II.3.5 The SPLM\A convened its first National Convention in the period between 2-12 April 1994 with the objective of debating all issues of concern to the movement and its future direction, especially in the aftermath of the split of 1991. The Convention correctly addressed the issue of Self-determination as a people’s right that does not contradict the SPLM objective of a united democratic New Sudan, but on the contrary enhances it. Indeed, correctly perceived, the New Sudan can only be achieved through the mechanism of self-determination i.e. through the free will of the Sudanese people.
II.3.6 The ensuing debate during the Convention, therefore, reaffirmed the fact that the realization of the vision of the New Sudan, brought about either through a combination of armed struggle and urban popular uprisings or a politically negotiated settlement, is the key for the attainment of freedom, equality and justice for the Sudanese people. We can only achieve our aim, whether this is the New Sudan, self-determination, or separation, only if power is radically restructured in the center, in Khartoum. It is unthinkable that the regime will voluntarily relinquish power or be forced by international pressures to grant separation on a silver plate! It was, thus, decided in unequivocal terms that the establishment of the New Sudan and the achievement of the right to, and exercise of, self-determination are the two principal objectives of the Movement.
II.3.7 Those who are skeptical about the New Sudan vision are not confined to the SPLM membership.

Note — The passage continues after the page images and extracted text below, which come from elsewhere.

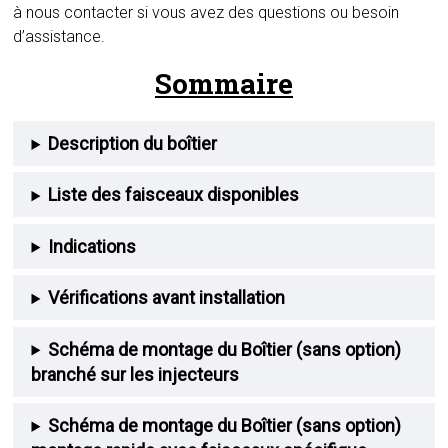
à nous contacter si vous avez des questions ou besoin
d’assistance.
Sommaire
Description du boîtier
Liste des faisceaux disponibles
Indications
Vérifications avant installation
Schéma de montage du Boîtier (sans option)
branché sur les injecteurs
Schéma de montage du Boîtier (sans option)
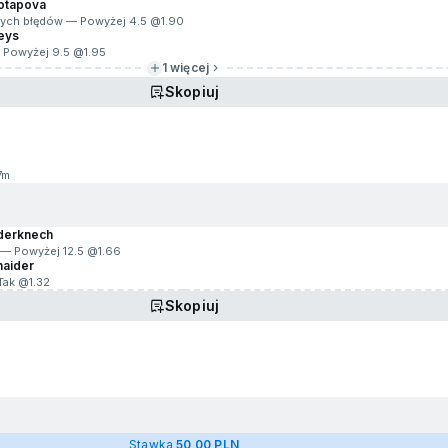
Potapova
jnych błędów — Powyżej 4.5 @
1.90
eys
 Powyżej 9.5 @
1.95
1 więcej
Skopiuj
7m
nderknech
 — Powyżej 12.5 @
1.66
naider
Tak @
1.32
Skopiuj
g
Stawka
50,00 PLN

There are those, particularly in Northern Sudan, who condemned out rightly the vision merely because it came from a source unfamiliar to their minds and hearts. Most importantly, there are forces that benefited, and continue to benefit, from the Old Sudan. They are well aware that the New Sudan is a threat to their interests, be they in power or the opposition. These forces are, thus, bent on propagating a distorted image of both the Vision and the SPLM, thus misleading and frightening away their respective constituencies by insisting that the New Sudan is a mere euphemism for an African, Christian, anti-Arab and Islamic entity, which, in collaboration with Zionism, is intent on doing away with the Arab-Islamic identity of the Sudanese (the North, in particular). Such unfounded suspicions, fueled by racism and religious bigotry, have been adequately responded to elsewhere and would not stand the test of time. Contrary to what the critics and skeptics think, the concept of the New Sudan has no racial, ethnic or separatist connotations. It is rather a framework, a national project, for building a true and sustainable Citizenship-State capable of accommodating the multiple diversities of Sudanese society. Above all, the concept is an intellectual and scholarly contribution to the unfolding political discourse on the rebuilding of the Sudanese State.